Mon 21 May
Brighton Dome
Henry V as we've never seen it before. I saw Laurence Olivier's film in the school hall 50 years ago, and have never had the urge to see it again since; nor the play. But then it has never had 200 singers and musicians to help it along. Someone has found William Walton's full original score, someone else has blanked the music off the sound-track, and Brighton Festival has got Carl Davis and the Royal Philharmonic Orchestra, along with Brighton Festival Chorus and Brighton Festival Youth Choir to singalong-a-Shakespeare.
A stunning multimedia performance, even if the orchestra was sometimes not quite in synch with the on-screen action, and the actors' lips seemed never quite to be where they intended them to be; I even managed to miss "Once more unto the breach ..." ! I ask you - you wait 50 years to hear it again, and then it's drowned out by the RPO's brass section. The music is suitably rousing, and the choirs filled the Dome with sound - they really seemed to be enjoying themselves.
The film itself is intriguing. I was sure I remembered it as being in B&W, but here it was in the strangest pastel colours, throughout.
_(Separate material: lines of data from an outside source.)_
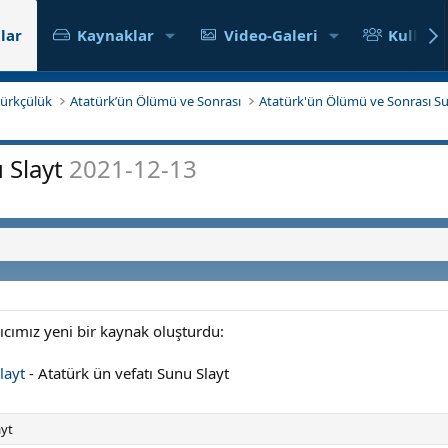
lar
Kaynaklar
Video-Galeri
Kullanıc
atürkçülük
Atatürk’ün Ölümü ve Sonrası
Atatürk'ün Ölümü ve Sonrası Su
u Slayt
2021-12-13
nıcımız yeni bir kaynak oluşturdu:
layt
- Atatürk ün vefatı Sunu Slayt
ayt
It was made in 1944, just as the war was turning in the Allies' favour, and it is fascinating to see how Olivier handles Shakespeare's exploitation of English patriotism and national stereotypes, look you.
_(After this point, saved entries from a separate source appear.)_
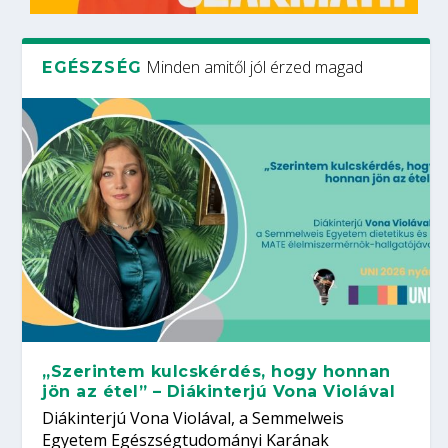
Minden amitől jól érzed magad
EGÉSZSÉG
„Szerintem kulcskérdés, hogy honnan
jön az étel” – Diákinterjú Vona Violával
Diákinterjú Vona Violával, a Semmelweis
Egyetem Egészségtudományi Karának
The sets are an absolute tour de force, and the film would be worth watching again just to see how Olivier overcomes wartime restrictions to achieve a coherent filmic interpretation of Shakespeare's play. Basically he makes a virtue out of necessity. In the opening scenes we are in Shakespeare's Globe Theatre, in the audience, onstage, and backstage, everywhere cramped. The film then moves out of the confines of the theatre, but all the locations retain a very strong sense of the limitations of theatre set construction and space. It looks as though it was all shot on Hampstead Heath. And the matchstick model of 16th century London is exquisite!